Und die prophetische Botschaft ist einfach: Gott wird die Mitte, die ungerechte Herrschaft vernichten und die Menschen vom Rand dann in die Mitte holen und mit ihnen die Mitte - Jerusalem - neu aufbauen als Zentrum des Friedens und der Gerechtigkeit, wo Gott gegenwärtig ist. Jerusalem ist nicht automatisch die Stadt Gottes (Rom auch nicht...), sondern nur, wenn es in ihr eine gerechte Ordnung gibt.
Natürlich transportiert die Rede von der "Tochter Jerusalem" ein männliches Weltbild, in dem die Tochter völlig abhängig vom Vater ist.

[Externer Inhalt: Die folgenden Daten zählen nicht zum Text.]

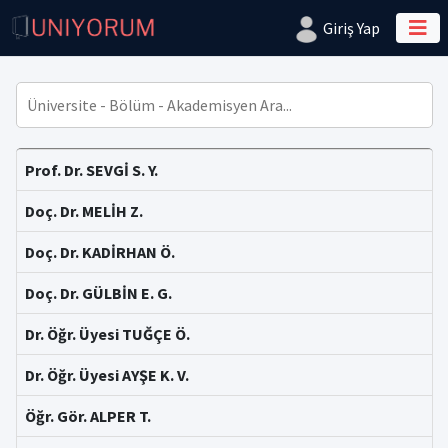
Giriş Yap
Prof. Dr. SEVGİ S. Y.
Doç. Dr. MELİH Z.
Doç. Dr. KADİRHAN Ö.
Doç. Dr. GÜLBİN E. G.
Dr. Öğr. Üyesi TUĞÇE Ö.
Dr. Öğr. Üyesi AYŞE K. V.
Öğr. Gör. ALPER T.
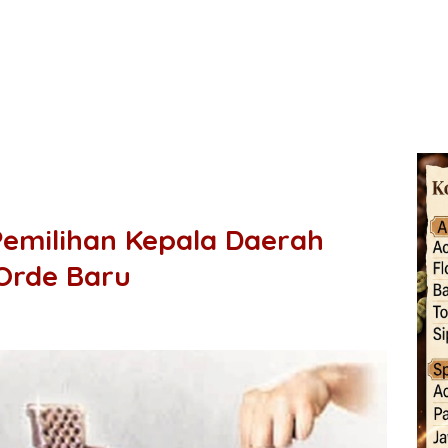
emilihan Kepala Daerah
 Orde Baru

Solche Bilder sind in einer patriarchalen Kultur erwartbar und geläufig. Aber zum Zentrum Gottes wird diese Tochter Jerusalem erst, wenn konkrete männliche strukturelle Gewalt endet: Ausbeutung der Armen, in sich unrechtmäßige Kapital- und Immobilienanhäufung, Instrumentalisierung Gottes für den eigenen Machterhalt. Das mag Menschen heute vage bekannt vorkommen... Es lohnt sich, sich beim Lesen der prophetischen Schriften nicht automatisch mit dem Propheten zu identifizieren, wie es in der kirchlichen Rezeption oft geschieht - was damit zusammenhängt, dass sie ausschließlich als Verweis auf das Zweite Testament gelesen werden. So gelesen, wäre die Kritik natürlich nicht mehr aktuell.

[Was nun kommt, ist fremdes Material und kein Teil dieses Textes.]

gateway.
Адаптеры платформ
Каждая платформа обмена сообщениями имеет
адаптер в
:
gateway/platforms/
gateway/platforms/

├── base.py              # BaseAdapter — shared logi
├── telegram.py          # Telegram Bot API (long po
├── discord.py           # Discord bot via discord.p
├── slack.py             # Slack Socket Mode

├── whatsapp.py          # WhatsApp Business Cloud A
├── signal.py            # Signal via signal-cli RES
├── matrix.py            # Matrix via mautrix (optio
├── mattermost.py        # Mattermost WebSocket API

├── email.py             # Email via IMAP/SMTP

Aber wenn der prophetische Text ernstgenommen wird, ergibt sich noch eine Perspektive: Zu männlicher Machtausübung gehört selbstverständlich auch die Unterdrückung von Frauen. "Jerusalem" als Symbol für jeden Ort, wo Gottes Gegenwart geglaubt wird, wird also erst zum Ort Gottes, wenn dort auch Geschlechtergerechtigkeit herrscht. Wenn man jetzt noch hinzunimmt, dass auch die Kirche das Bild von Gottes Jerusalem gern auf sich selbst anwendet, dann wird es erst eine richtig unbequeme Botschaft. Zumindest, wenn man nicht aus einer männlichen Position heraus festlegt, wann Frauen diskriminiert werden und wann nicht.

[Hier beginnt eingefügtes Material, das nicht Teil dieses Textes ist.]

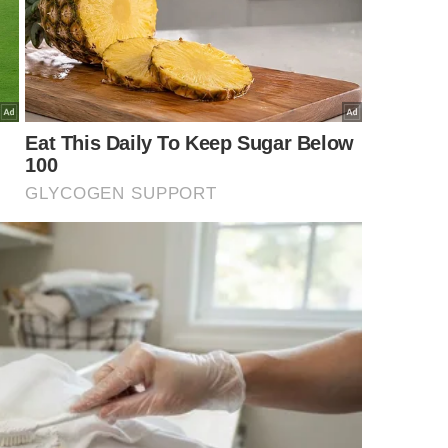
cias de ignorar as recomendações
as de descarte resulta em sérios problemas estruturais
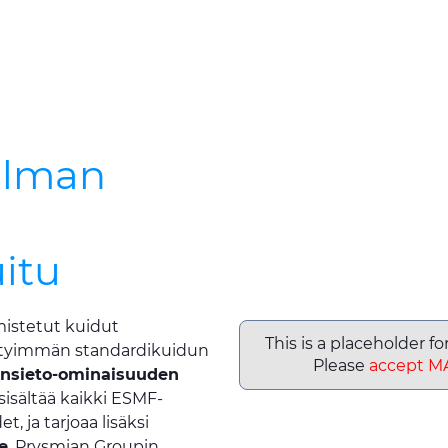
ilman
uitu
istetut kuidut
This is a placeholder f
tetyimmän standardikuidun
Please
accept M
ensieto-ominaisuuden
isältää kaikki ESMF-
 ja tarjoaa lisäksi
e
. Prysmian Groupin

Das Buch Zenfanja auf den Advent hin gelesen könnte dann heißen: Gottes Sehnsucht ist, dass Menschen frei sind. Gott wird darum gegenwärtig, nahbar, jemand von uns. Aber Gott identifiziert sich dabei mit keiner ungerechten Herrschaft. Nicht mit der Herrschaft der Reichen über die Armen, nicht mit der Herrschaft von Männern über Frauen. Zur Gerechtigkeit ist es noch ein weiter Weg. Bis dahin ist Gott Anwalt derer, die am Rand stehen.